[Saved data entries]
-------------------------
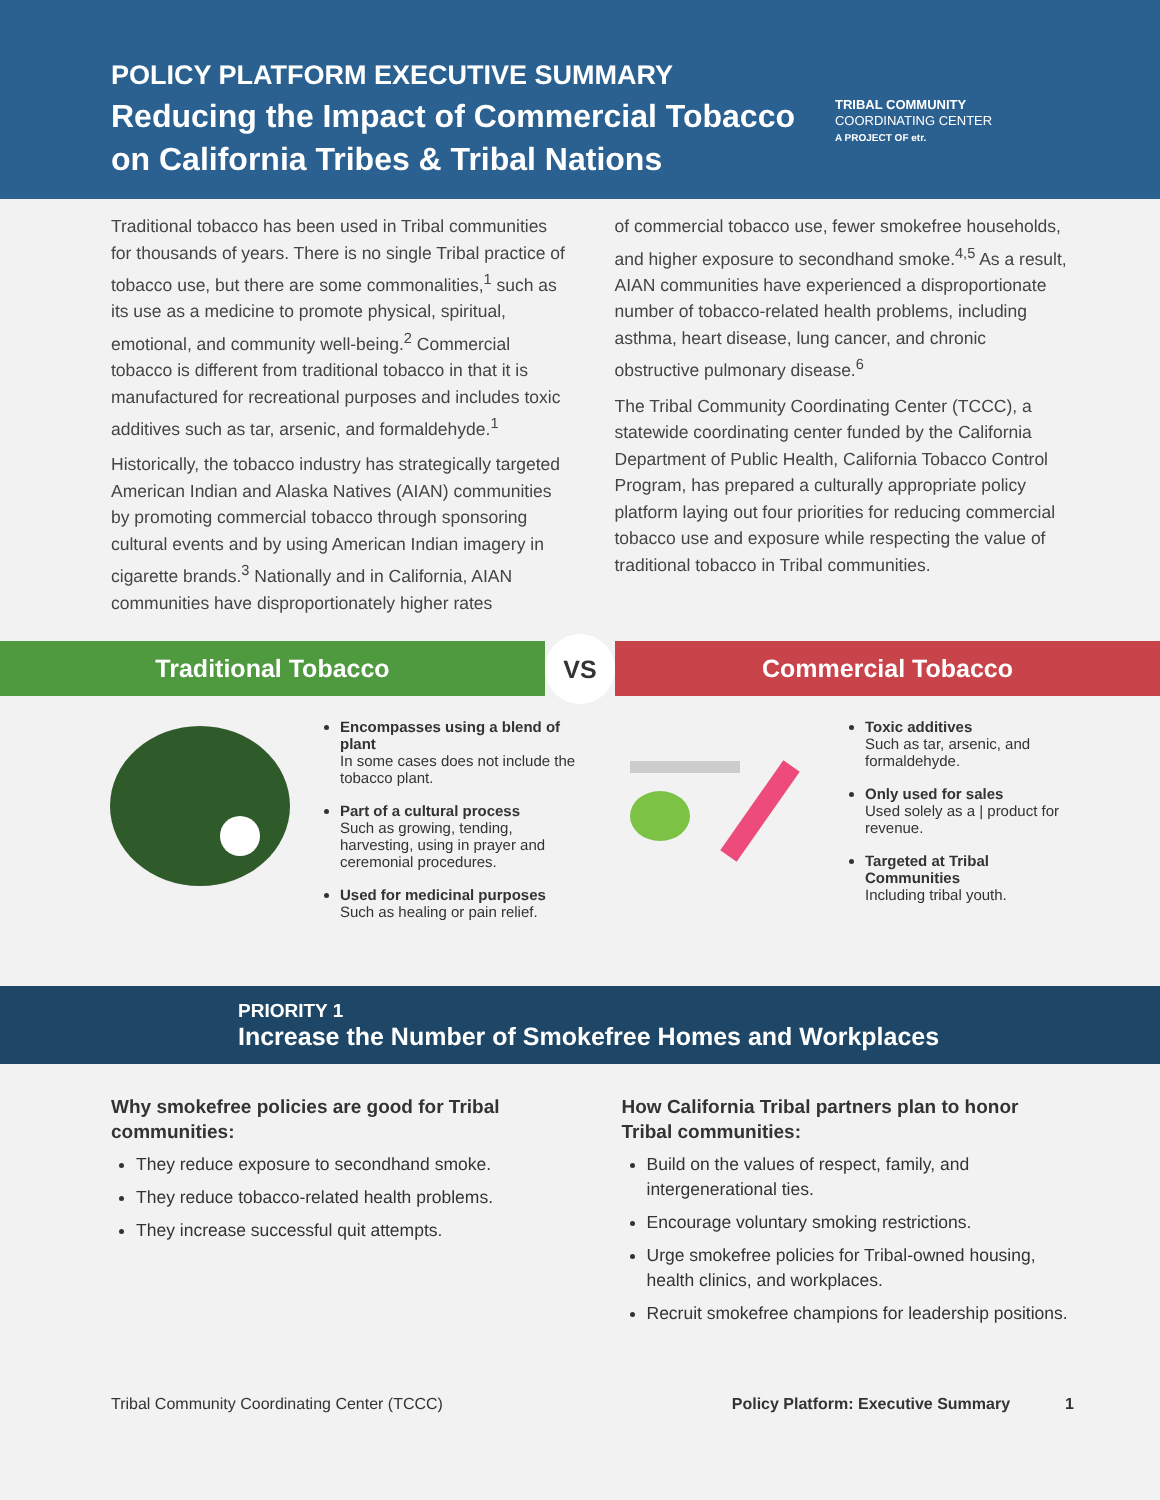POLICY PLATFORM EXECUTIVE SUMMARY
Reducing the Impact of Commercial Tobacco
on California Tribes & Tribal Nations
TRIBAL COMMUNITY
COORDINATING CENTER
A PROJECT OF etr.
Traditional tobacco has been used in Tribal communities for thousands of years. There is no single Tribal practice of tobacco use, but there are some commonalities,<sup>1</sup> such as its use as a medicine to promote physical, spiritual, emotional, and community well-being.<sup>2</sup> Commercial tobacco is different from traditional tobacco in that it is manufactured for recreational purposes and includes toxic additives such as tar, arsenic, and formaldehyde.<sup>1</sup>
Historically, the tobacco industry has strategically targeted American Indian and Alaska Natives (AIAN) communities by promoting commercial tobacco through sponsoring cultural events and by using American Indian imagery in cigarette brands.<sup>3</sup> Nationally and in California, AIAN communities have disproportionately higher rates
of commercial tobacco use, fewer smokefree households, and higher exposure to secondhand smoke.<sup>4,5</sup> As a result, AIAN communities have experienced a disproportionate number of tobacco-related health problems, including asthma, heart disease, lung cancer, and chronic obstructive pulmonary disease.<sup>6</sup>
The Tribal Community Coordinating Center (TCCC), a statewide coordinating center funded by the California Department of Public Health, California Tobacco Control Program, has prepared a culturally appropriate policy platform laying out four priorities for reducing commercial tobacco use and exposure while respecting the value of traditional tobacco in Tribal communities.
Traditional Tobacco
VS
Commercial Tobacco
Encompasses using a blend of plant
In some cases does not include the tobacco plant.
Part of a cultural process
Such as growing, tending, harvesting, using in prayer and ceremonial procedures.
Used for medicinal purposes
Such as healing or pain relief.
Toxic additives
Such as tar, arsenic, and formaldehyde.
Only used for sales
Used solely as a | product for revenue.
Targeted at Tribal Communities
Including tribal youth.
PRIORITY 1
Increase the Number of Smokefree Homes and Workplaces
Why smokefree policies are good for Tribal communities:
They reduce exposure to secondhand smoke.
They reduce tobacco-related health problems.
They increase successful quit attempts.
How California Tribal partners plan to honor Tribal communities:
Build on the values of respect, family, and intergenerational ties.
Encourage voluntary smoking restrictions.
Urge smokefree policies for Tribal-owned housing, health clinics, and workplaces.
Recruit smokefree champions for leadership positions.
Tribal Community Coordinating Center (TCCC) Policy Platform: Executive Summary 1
-------------------------
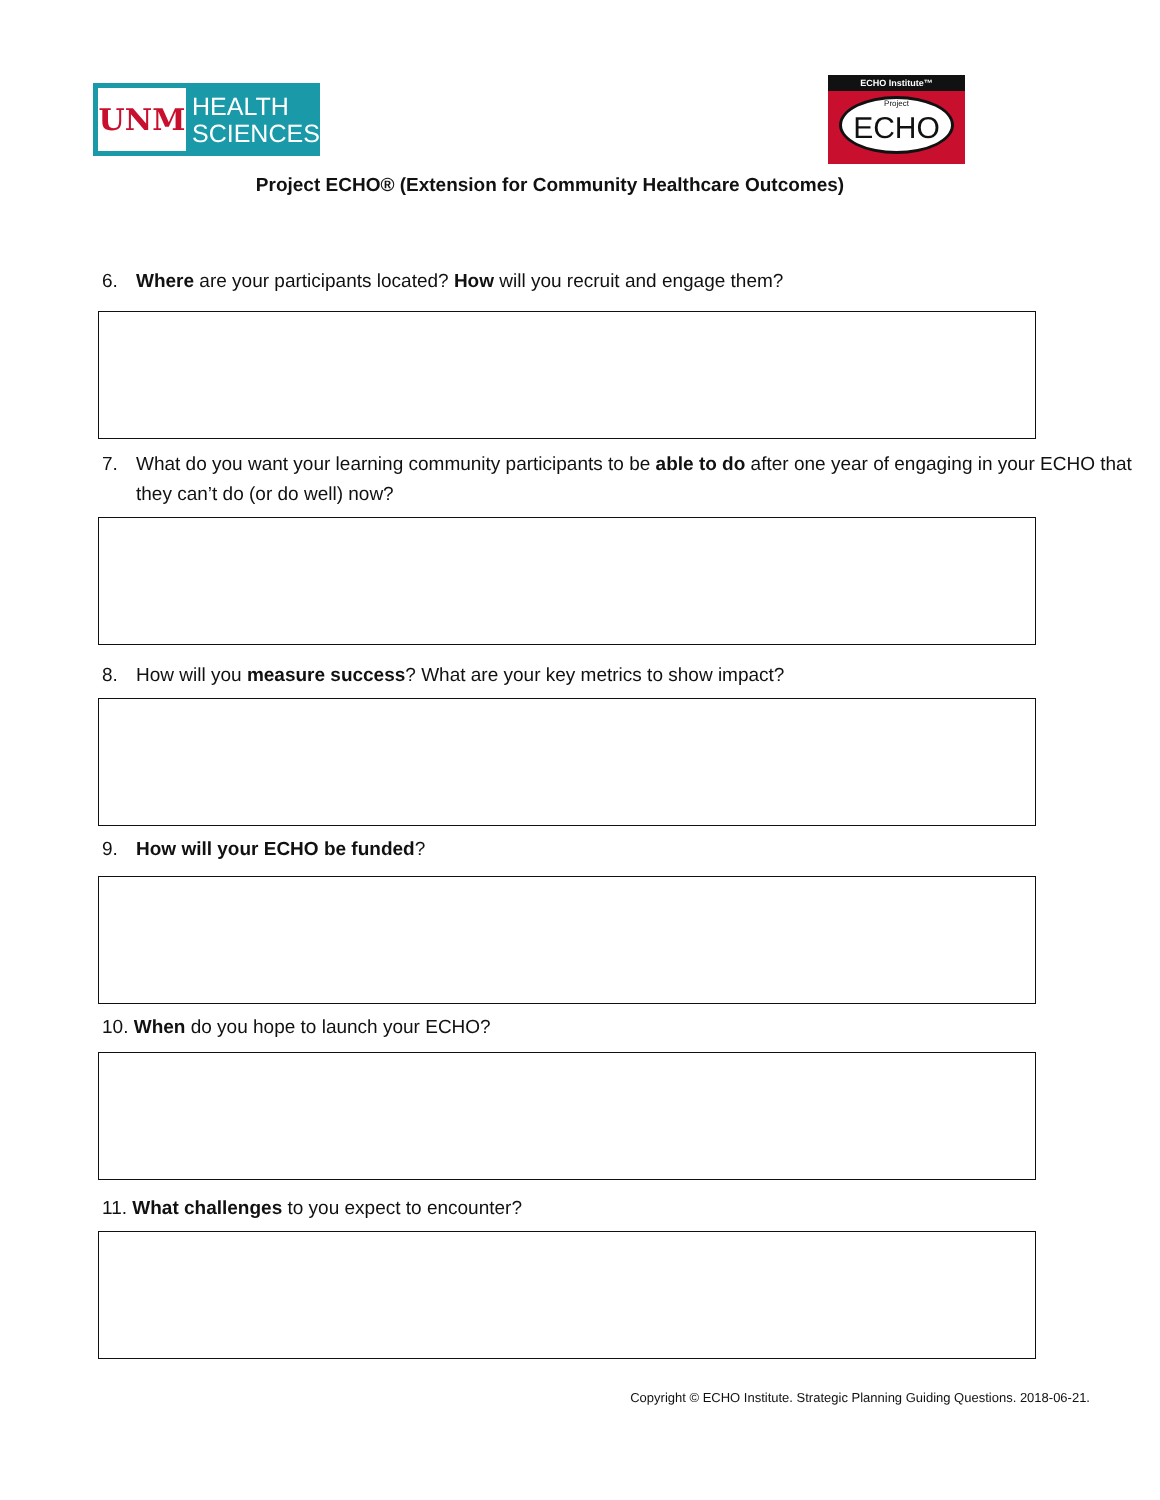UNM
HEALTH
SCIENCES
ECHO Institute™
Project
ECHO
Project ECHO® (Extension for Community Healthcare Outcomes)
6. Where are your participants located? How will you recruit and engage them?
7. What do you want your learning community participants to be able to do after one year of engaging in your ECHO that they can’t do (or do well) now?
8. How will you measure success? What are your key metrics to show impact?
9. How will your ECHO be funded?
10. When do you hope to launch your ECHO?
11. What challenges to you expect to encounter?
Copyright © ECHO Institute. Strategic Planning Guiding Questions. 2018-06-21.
-------------------------
• Work item
Set down, from the entries above, exactly the lines from the one with "The Tribal Community" up to and including the one with "Used for medicinal purposes", and no other lines.

• Solution to this task
The Tribal Community Coordinating Center (TCCC), a statewide coordinating center funded by the California Department of Public Health, California Tobacco Control Program, has prepared a culturally appropriate policy platform laying out four priorities for reducing commercial tobacco use and exposure while respecting the value of traditional tobacco in Tribal communities.
Traditional Tobacco
VS
Commercial Tobacco
Encompasses using a blend of plant
In some cases does not include the tobacco plant.
Part of a cultural process
Such as growing, tending, harvesting, using in prayer and ceremonial procedures.
Used for medicinal purposes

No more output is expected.